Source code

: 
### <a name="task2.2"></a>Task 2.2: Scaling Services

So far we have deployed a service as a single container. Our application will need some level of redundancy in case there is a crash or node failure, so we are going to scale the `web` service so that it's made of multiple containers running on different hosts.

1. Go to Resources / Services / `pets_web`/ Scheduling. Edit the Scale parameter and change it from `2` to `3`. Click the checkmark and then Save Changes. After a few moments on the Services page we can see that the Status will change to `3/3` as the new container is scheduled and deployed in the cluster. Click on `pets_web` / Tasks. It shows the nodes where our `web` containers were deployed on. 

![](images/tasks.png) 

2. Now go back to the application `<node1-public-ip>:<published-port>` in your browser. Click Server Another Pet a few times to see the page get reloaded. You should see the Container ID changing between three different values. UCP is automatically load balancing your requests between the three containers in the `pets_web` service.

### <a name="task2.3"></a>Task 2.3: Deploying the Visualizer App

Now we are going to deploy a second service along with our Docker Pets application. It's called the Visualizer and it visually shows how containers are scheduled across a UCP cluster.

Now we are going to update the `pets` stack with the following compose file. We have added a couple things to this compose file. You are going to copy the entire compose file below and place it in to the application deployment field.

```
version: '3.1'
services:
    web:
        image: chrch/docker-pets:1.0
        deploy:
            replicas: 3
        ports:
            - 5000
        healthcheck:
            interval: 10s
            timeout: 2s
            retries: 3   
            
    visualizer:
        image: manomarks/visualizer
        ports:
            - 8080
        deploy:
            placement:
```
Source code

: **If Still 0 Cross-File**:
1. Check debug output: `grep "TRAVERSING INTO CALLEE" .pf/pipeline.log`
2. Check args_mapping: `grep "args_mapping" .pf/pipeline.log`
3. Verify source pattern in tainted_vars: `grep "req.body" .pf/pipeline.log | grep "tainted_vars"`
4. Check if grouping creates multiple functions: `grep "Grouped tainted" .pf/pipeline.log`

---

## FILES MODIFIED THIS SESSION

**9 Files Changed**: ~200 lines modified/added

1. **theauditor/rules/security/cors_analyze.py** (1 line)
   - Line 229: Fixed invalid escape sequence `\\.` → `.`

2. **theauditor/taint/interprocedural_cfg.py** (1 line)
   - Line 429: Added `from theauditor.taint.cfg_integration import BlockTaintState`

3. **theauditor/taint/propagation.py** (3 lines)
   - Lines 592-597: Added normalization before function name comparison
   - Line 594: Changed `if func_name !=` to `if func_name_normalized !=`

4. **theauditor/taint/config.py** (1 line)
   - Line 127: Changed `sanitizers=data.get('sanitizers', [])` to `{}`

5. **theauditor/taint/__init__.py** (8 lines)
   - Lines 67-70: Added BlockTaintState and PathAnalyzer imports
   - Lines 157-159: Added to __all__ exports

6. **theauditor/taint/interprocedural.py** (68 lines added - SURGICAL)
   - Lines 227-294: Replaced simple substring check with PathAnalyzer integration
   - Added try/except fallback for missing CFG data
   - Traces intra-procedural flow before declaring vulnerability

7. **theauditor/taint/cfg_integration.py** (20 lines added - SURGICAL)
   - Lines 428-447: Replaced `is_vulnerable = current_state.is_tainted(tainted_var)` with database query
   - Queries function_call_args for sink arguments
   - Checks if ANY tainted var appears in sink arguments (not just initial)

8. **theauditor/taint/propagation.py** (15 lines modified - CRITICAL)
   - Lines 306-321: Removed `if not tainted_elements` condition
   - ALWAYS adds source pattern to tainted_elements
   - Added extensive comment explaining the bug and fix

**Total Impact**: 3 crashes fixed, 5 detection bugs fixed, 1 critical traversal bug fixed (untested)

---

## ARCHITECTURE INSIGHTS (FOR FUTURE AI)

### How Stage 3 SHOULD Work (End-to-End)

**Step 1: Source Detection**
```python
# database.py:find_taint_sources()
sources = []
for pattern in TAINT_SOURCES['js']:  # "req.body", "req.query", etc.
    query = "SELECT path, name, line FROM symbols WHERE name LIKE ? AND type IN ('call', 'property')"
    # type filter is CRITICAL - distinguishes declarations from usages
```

Work required: For this exercise, repeat exactly the lines of the data above from the one with "the Visualizer App" down to the one with "3. Verify source", both end lines included.

Answer to this problem:
### <a name="task2.3"></a>Task 2.3: Deploying the Visualizer App

Now we are going to deploy a second service along with our Docker Pets application. It's called the Visualizer and it visually shows how containers are scheduled across a UCP cluster.

Now we are going to update the `pets` stack with the following compose file. We have added a couple things to this compose file. You are going to copy the entire compose file below and place it in to the application deployment field.

```
version: '3.1'
services:
    web:
        image: chrch/docker-pets:1.0
        deploy:
            replicas: 3
        ports:
            - 5000
        healthcheck:
            interval: 10s
            timeout: 2s
            retries: 3   
            
    visualizer:
        image: manomarks/visualizer
        ports:
            - 8080
        deploy:
            placement:
```
Source code

: **If Still 0 Cross-File**:
1. Check debug output: `grep "TRAVERSING INTO CALLEE" .pf/pipeline.log`
2. Check args_mapping: `grep "args_mapping" .pf/pipeline.log`
3. Verify source pattern in tainted_vars: `grep "req.body" .pf/pipeline.log | grep "tainted_vars"`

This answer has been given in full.